■ **ЗАДАНИЕ ДЛЯ ВЫПОЛНЕНИЯ**:
Под каким псевдонимом, согласно изучаемому тексту, писал двоюродный брат Юры? Ответьте, пожалуйста, кратко.

— Если уж пошла плохая карта, отыграться не удается.
Не знаю, точно ли я понял его. Мне кажется, точно: горькое торжество справедливости — посмертная реабилитация мужа — и въезд в новую квартиру так и не принеси и удач и той, кому судьба дала дивный талант, но обделила своим расположением. (Ведь даже Сталинская премия, которой был удостоен спектакль Детского театра «Город мастеров», не досталась Тамаре Григорьевне — автору пьесы!) Может быть, он как-то примеривал этот сюжет на себя? Его отец и дядя тоже были признаны невиновными примерно в то же время, но никакой окрыленности, да и просто душевного покоя, он при этом не ощутил.
Уже в шестидесятые годы, провожая его как-то (он допоздна у меня засиделся) к нему, на Песчаную, я вскользь, по какому-то поводу, обронил имя Вышинского, и он вдруг признался, что мальчишкой, в конце тридцатых годов, писал письма верховному прокурору: просил вступиться за — к тому времени уже расстрелянного — отца. Вступиться, помочь… Писал и рвал. Снова писал — и снова рвал.
— Почему рвал? — спросил я.
Он посмотрел на меня сверху вниз, сразив не иронией, не насмешкой, не удивлением, а тяжестью взгляда.
— Надо было спросить, почему писал, — ответил Юра после долго затянувшейся паузы. — Потому что был дурак…
Он сказал резче, грубее, вложив в эту грубость всю свою ненависть к верховному блюстителю законности тех ужасающих лет.
Несколько лет спустя за границей остался его двоюродный брат, тоже литератор, только малюсенький (и в микроскоп не разглядишь!), писавший под псевдонимом Михаил Демин. Он был сыном расстрелянного Евгения Трифонова, хлебнул сполна как «член семьи врага народа» (ЧСВН — для таких была даже придумана специальная аббревиатура), превратившись в урку и попав в ГУЛАГ не как «политический», а как простой уголовник. Один из тех миллионов, которых советская власть сделала преступниками и которым за это же мстила. Очень уж близкими братья не были, но в иные времена только за родство с «перебежчиком» приходилось лихо. Тем более, что Демин стал вещать на «Свободе» — делился своими воспоминаниями о колымских и иных лагерях.
Юра ждал последствий — об этом мы часто говорили тогда, готовя костяк «сценария» на случай, если последует вызов и придется держать ответ. Я был убежден, что никаких последствий не будет, — власть уже одряхлела и возвращаться впрямую к уже развенчанным моделям прошлого отнюдь не хотела. Юра был менее оптимистичен, боялся, что придется писать гневные письма с осуждением «отщепенца». Но — пронесло. Его имя и вес — за границей даже больше, чем дома, — были слишком значительны, а имя и вес «перебежчика» слишком ничтожны. Хотя бы на этот раз кремлевско-лубянских товарищей не покинул простейший разум, Но совсем без последствий все же не обошлось: на какое-то время Юра стал невыездным…
Свою роль сыграло и еще одно его «преступление»: он дал интервью французскому аспиранту-слависту Ренэ Герра, о котором подробно уже рассказано выше. Бдительность наших славных чекистов не позволила кассете с записью интервью уйти за границу: ее отняли на шереметьевской таможне. Секретная информация о подвиге таможенников была извлечена из архивов и опубликована совсем недавно в «Вопросах литературы». Саму кассету не выдают до сих пор (она, утверждает Лубянка, потеряна), хотя теперь обладает большой исторической ценностью и никакой другой.

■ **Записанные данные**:
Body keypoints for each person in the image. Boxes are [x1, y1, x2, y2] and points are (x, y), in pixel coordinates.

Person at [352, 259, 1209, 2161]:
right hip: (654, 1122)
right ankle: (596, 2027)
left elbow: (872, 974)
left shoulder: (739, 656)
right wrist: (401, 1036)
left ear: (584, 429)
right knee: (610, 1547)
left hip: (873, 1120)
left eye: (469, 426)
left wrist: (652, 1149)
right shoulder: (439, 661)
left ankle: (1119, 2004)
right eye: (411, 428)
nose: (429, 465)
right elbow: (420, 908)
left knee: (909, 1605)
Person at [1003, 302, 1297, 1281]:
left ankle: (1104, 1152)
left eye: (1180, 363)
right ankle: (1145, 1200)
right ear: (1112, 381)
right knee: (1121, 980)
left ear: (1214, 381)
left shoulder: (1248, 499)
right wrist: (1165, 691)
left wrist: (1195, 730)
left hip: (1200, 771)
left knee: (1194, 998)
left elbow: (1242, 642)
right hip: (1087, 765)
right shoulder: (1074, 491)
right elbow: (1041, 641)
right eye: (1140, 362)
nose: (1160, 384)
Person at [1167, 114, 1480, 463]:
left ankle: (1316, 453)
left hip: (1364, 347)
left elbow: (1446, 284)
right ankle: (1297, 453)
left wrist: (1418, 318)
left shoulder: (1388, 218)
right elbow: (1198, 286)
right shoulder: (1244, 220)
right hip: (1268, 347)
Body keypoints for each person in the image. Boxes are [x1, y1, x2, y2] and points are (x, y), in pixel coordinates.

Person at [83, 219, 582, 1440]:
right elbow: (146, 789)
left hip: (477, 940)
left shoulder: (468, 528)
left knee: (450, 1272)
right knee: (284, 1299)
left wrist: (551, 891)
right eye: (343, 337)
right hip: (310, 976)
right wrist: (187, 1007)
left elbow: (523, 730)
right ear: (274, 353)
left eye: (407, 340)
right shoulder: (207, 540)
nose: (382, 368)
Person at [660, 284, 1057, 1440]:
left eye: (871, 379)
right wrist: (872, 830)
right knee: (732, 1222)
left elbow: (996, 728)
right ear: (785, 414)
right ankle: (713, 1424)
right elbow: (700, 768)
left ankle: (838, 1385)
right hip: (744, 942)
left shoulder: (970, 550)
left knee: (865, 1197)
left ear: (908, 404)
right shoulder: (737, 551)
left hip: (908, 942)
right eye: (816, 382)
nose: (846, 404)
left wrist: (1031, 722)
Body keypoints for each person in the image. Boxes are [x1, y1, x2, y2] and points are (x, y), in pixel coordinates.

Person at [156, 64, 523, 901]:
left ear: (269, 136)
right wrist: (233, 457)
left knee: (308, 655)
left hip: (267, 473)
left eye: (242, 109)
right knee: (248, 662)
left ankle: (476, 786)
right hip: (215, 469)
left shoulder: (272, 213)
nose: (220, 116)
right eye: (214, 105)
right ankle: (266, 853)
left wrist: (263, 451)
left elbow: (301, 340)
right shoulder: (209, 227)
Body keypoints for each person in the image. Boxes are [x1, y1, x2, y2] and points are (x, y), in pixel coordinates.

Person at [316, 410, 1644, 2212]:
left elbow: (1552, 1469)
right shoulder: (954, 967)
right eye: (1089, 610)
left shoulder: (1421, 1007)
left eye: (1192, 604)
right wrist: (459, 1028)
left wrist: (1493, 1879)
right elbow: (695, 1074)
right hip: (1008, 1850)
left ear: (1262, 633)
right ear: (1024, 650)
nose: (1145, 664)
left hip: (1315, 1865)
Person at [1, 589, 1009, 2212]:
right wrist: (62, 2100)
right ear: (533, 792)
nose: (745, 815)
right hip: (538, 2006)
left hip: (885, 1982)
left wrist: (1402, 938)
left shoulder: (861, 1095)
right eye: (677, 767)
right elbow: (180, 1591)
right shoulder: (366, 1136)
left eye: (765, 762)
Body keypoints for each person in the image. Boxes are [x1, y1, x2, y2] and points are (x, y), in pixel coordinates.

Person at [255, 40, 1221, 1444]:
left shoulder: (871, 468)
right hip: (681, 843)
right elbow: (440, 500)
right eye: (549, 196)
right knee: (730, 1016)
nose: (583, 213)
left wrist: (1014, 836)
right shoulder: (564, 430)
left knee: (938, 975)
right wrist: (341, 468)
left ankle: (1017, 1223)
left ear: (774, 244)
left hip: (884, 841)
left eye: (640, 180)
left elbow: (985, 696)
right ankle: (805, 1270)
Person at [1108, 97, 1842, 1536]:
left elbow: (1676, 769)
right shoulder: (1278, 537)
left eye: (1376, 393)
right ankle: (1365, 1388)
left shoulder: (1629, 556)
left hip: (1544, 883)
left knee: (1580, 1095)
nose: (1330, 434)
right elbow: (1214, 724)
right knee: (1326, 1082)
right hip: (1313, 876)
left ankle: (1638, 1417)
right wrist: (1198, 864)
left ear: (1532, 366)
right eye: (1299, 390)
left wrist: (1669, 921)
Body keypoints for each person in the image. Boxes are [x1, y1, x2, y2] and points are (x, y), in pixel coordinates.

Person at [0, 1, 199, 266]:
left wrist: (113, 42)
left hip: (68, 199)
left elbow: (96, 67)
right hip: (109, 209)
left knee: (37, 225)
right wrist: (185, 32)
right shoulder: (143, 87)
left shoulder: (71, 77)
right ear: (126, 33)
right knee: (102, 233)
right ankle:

■ **ПОЛЕ ОТВЕТА**:
Под псевдонимом Михаил Демин.